Es muss 1982 oder 1984 gewesen sein, jedenfalls noch im Zeitalter der Musik-Kassetten, dass ich Ripoff Raskolnikov, der eigentlich Lutz Knoglinger heisst, als 20th Century Bluesman für eine Mini-Gage auf die Bühne der “Grazer Straßenliteraturtage” holen durfte. Drei Jahrzehnte später, im 21. Jahrhundert, habe ich ihn in einem urgemütlichen Aussie Pub in Graz wieder entdeckt. Nach der Gage habe ich gar nicht erst gefragt, aber wie es denn seiner Frau ginge. Oops, Fettnäpfchen.
Als ich grinsend auf ihn zu steuere, hat er mich zuerst gar nicht erkannt. Nun ja, drei Jahrzehnte müssen Spuren hinterlassen haben. Damals, zur Zeit jener fünf Jahre lang von mir organisierten “Grazer Straßenliteraturtage”, waren wir beide jung, glücklich verheiratet und unverwundbar. Aber jetzt, mit all den Lebenserfahrungen unterm Gürtel, ist sein Blues noch besser, gereifter, authentischer und das führt er zurück auf “die Konsequenz, mit der er seinen Weg geht, ohne sich um Modeströmungen jeglicher Herkunft zu kümmern, und die unerschütterliche Integrität, mit der er versucht, menschliche Emotionen wie Liebe, Leidenschaft, Verlust, Schmerz, Verlangen, die Suche nach Schönheit, den Hunger auf das Leben oder die Angst vor dem Tod auszuloten und in Musik zu verwandeln”, wie es auf seiner Homepage steht und was nicht besser formuliert werden kann – www.ripoffraskolnikov.com
Ripoff Raskolnikov wurde am 9. August 1955 in Linz geboren, kam bald darauf nach Graz und als wir uns kennen lernten war er in Gleisdorf verheiratet. Nach meiner Scheidung und dem damit einhergehenden Umzug nach Wien im Jahr 1986 haben wir einander für lange Zeit aus den Augen verloren. Es hat ihn nach Budapest (Ungarn) verweht, jetzt lebt er wieder in Graz. Ein umtriebiger Singer/Songwriter, dessen Biografie auch irgendwie an meine eigene erinnert. Auch nach meinen 25 Jahren “on the road” in Australien habe ich meine temporären Luftwurzeln wieder in die Gartenerde der alten Heimat vergraben. Vielleicht spricht mich Blues auch deshalb an, obwohl seine Vertreter wie Blind Willie McTell, Skip James, Robert Johnson oder John Lee Hooker nicht gerade zu meiner täglichen Kost gehören.
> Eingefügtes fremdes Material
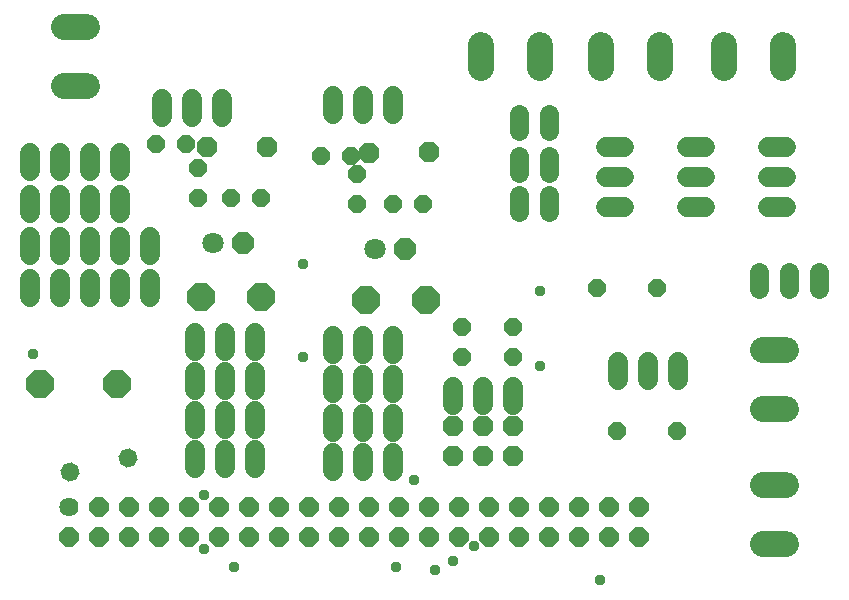
<source format=gbr>
G04 EAGLE Gerber X2 export*
%TF.Part,Single*%
%TF.FileFunction,Soldermask,Bot,1*%
%TF.FilePolarity,Negative*%
%TF.GenerationSoftware,Autodesk,EAGLE,9.0.1*%
%TF.CreationDate,2018-07-06T12:17:37Z*%
G75*
%MOMM*%
%FSLAX34Y34*%
%LPD*%
%AMOC8*
5,1,8,0,0,1.08239X$1,22.5*%
G01*
%ADD10C,1.625600*%
%ADD11P,1.759533X8X22.500000*%
%ADD12C,1.727200*%
%ADD13P,1.649562X8X202.500000*%
%ADD14C,2.184400*%
%ADD15P,1.869504X8X22.500000*%
%ADD16P,2.556822X8X22.500000*%
%ADD17P,1.649562X8X292.500000*%
%ADD18P,1.649562X8X22.500000*%
%ADD19P,1.649562X8X112.500000*%
%ADD20P,1.869504X8X202.500000*%
%ADD21P,1.951982X8X22.500000*%
%ADD22C,1.803400*%
%ADD23P,2.488090X8X202.500000*%
%ADD24P,1.869504X8X203.300000*%
%ADD25P,1.649562X8X215.700000*%
%ADD26C,1.625600*%
%ADD27C,0.959600*%


D10*
X68580Y91440D03*
D11*
X68580Y66040D03*
X93980Y91440D03*
X93980Y66040D03*
X119380Y91440D03*
X119380Y66040D03*
X144780Y91440D03*
X144780Y66040D03*
X170180Y91440D03*
X170180Y66040D03*
X195580Y91440D03*
X195580Y66040D03*
X220980Y91440D03*
X220980Y66040D03*
X246380Y91440D03*
X246380Y66040D03*
X271780Y91440D03*
X271780Y66040D03*
X297180Y91440D03*
X297180Y66040D03*
X322580Y91440D03*
X322580Y66040D03*
X347980Y91440D03*
X347980Y66040D03*
X373380Y91440D03*
X373380Y66040D03*
X398780Y91440D03*
X398780Y66040D03*
X424180Y91440D03*
X424180Y66040D03*
X449580Y91440D03*
X449580Y66040D03*
X474980Y91440D03*
X474980Y66040D03*
X500380Y91440D03*
X500380Y66040D03*
X525780Y91440D03*
X525780Y66040D03*
X551180Y91440D03*
X551180Y66040D03*
D12*
X35560Y375920D02*
X35560Y391160D01*
X60960Y391160D02*
X60960Y375920D01*
X86360Y375920D02*
X86360Y391160D01*
X111760Y391160D02*
X111760Y375920D01*
X35560Y355600D02*
X35560Y340360D01*
X60960Y340360D02*
X60960Y355600D01*
X86360Y355600D02*
X86360Y340360D01*
X111760Y340360D02*
X111760Y355600D01*
X35560Y320040D02*
X35560Y304800D01*
X60960Y304800D02*
X60960Y320040D01*
X86360Y320040D02*
X86360Y304800D01*
X111760Y304800D02*
X111760Y320040D01*
X137160Y320040D02*
X137160Y304800D01*
X35560Y284480D02*
X35560Y269240D01*
X60960Y269240D02*
X60960Y284480D01*
X86360Y284480D02*
X86360Y269240D01*
X111760Y269240D02*
X111760Y284480D01*
X137160Y284480D02*
X137160Y269240D01*
X583946Y213614D02*
X583946Y198374D01*
X558546Y198374D02*
X558546Y213614D01*
X533146Y213614D02*
X533146Y198374D01*
D13*
X583057Y155575D03*
X532257Y155575D03*
X566420Y276860D03*
X515620Y276860D03*
D14*
X655574Y59474D02*
X675386Y59474D01*
X675386Y109766D02*
X655574Y109766D01*
X655574Y173774D02*
X675386Y173774D01*
X675386Y224066D02*
X655574Y224066D01*
D15*
X393700Y134620D03*
X393700Y160020D03*
X419100Y134620D03*
X419100Y160020D03*
X444500Y134620D03*
X444500Y160020D03*
D12*
X175260Y139700D02*
X175260Y124460D01*
X200660Y124460D02*
X200660Y139700D01*
X226060Y139700D02*
X226060Y124460D01*
D16*
X43688Y195580D03*
X108712Y195580D03*
D12*
X175260Y172720D02*
X175260Y157480D01*
X200660Y157480D02*
X200660Y172720D01*
X226060Y172720D02*
X226060Y157480D01*
X175260Y190500D02*
X175260Y205740D01*
X200660Y205740D02*
X200660Y190500D01*
X226060Y190500D02*
X226060Y205740D01*
X175260Y223520D02*
X175260Y238760D01*
X200660Y238760D02*
X200660Y223520D01*
X226060Y223520D02*
X226060Y238760D01*
X292100Y137160D02*
X292100Y121920D01*
X317500Y121920D02*
X317500Y137160D01*
X342900Y137160D02*
X342900Y121920D01*
X292100Y154940D02*
X292100Y170180D01*
X317500Y170180D02*
X317500Y154940D01*
X342900Y154940D02*
X342900Y170180D01*
X292100Y187960D02*
X292100Y203200D01*
X317500Y203200D02*
X317500Y187960D01*
X342900Y187960D02*
X342900Y203200D01*
X292100Y220980D02*
X292100Y236220D01*
X317500Y236220D02*
X317500Y220980D01*
X342900Y220980D02*
X342900Y236220D01*
X660400Y345440D02*
X675640Y345440D01*
X675640Y370840D02*
X660400Y370840D01*
X660400Y396240D02*
X675640Y396240D01*
D14*
X672846Y462534D02*
X672846Y482346D01*
X622554Y482346D02*
X622554Y462534D01*
D12*
X607060Y345440D02*
X591820Y345440D01*
X591820Y370840D02*
X607060Y370840D01*
X607060Y396240D02*
X591820Y396240D01*
D14*
X568706Y462534D02*
X568706Y482346D01*
X518414Y482346D02*
X518414Y462534D01*
D12*
X523240Y345440D02*
X538480Y345440D01*
X538480Y370840D02*
X523240Y370840D01*
X523240Y396240D02*
X538480Y396240D01*
D14*
X467106Y462534D02*
X467106Y482346D01*
X416814Y482346D02*
X416814Y462534D01*
X83566Y497586D02*
X63754Y497586D01*
X63754Y447294D02*
X83566Y447294D01*
D17*
X401320Y243840D03*
X401320Y218440D03*
X444500Y243840D03*
X444500Y218440D03*
D12*
X147320Y421640D02*
X147320Y436880D01*
X172720Y436880D02*
X172720Y421640D01*
X198120Y421640D02*
X198120Y436880D01*
D18*
X142240Y398780D03*
X167640Y398780D03*
D19*
X177800Y353060D03*
X177800Y378460D03*
D13*
X231140Y353060D03*
X205740Y353060D03*
D20*
X236220Y396240D03*
X185420Y396240D03*
D21*
X215900Y314960D03*
D22*
X190500Y314960D03*
D23*
X231140Y269240D03*
X180340Y269240D03*
D12*
X292100Y424180D02*
X292100Y439420D01*
X317500Y439420D02*
X317500Y424180D01*
X342900Y424180D02*
X342900Y439420D01*
D18*
X281940Y388620D03*
X307340Y388620D03*
D19*
X312420Y347980D03*
X312420Y373380D03*
D13*
X368300Y347980D03*
X342900Y347980D03*
D24*
X373378Y391515D03*
X322582Y390805D03*
D21*
X353060Y309880D03*
D22*
X327660Y309880D03*
D23*
X370840Y266700D03*
X320040Y266700D03*
D12*
X393700Y193040D02*
X393700Y177800D01*
X419100Y177800D02*
X419100Y193040D01*
X444500Y193040D02*
X444500Y177800D01*
D25*
X118582Y132292D03*
X69124Y120692D03*
D26*
X449580Y373888D02*
X449580Y388112D01*
X474980Y388112D02*
X474980Y373888D01*
X474980Y355092D02*
X474980Y340868D01*
X449580Y340868D02*
X449580Y355092D01*
X474980Y409448D02*
X474980Y423672D01*
X449580Y423672D02*
X449580Y409448D01*
X703180Y289652D02*
X703180Y275428D01*
X677780Y275428D02*
X677780Y289652D01*
X652380Y289652D02*
X652380Y275428D01*
D27*
X266700Y297180D03*
X266700Y218440D03*
X467360Y274320D03*
X467360Y210820D03*
X360680Y114300D03*
X345440Y40640D03*
X182880Y101600D03*
X182880Y55880D03*
X518160Y29238D03*
X38100Y220980D03*
X208280Y40640D03*
X378460Y37366D03*
X393700Y45720D03*
X411480Y58420D03*
M02*

</source>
Auch wenn man in diese Musik durchaus hinein kippen kann.
Als Draufgabe gab es noch eine Ballade von Tom Waits, an den er nicht nur mit der rauen Stimme und durch das Markenzeichen Hut erinnert, sondern mit dem Ripoff Raskolnikov auch irgendwie seelenverwandt zu sein scheint. Aber obwohl Bob Dylan und der Letztgenannte vereinzelt bei Raskolnikov im Programm auftauchen, kopiert er sie nicht, sondern bleibt seinem eigenen Stil treu.
Es war jedenfalls schön, ihn wieder zu treffen. Das Konzert und die Stimmung im Aussie Pub haben uns sehr gefallen. Einziger Wermutstropfen: Im Lokal wird geraucht! Was mich sehr wundert, da in Australien alle Pubs längst rauchfrei sind. Österreichs Politiker hinken zum Leidwesen gesunder Menschen ziemlich hinterher. Es bleibt zu hoffen, dass europäischer Druck diesen Missstand baldigst aufhebt.
Diskografie (die letzten drei Alben): „Everything Is Temporary“ (2006) mit: Highway 5, Set designer blues, Two-point-two-re-run; „Lost & Found“ (2010) mit: Always on your side, It’s not easy und „Lenin Street“ (2012) mit: Lenin street, Never felt so good, Lullaby.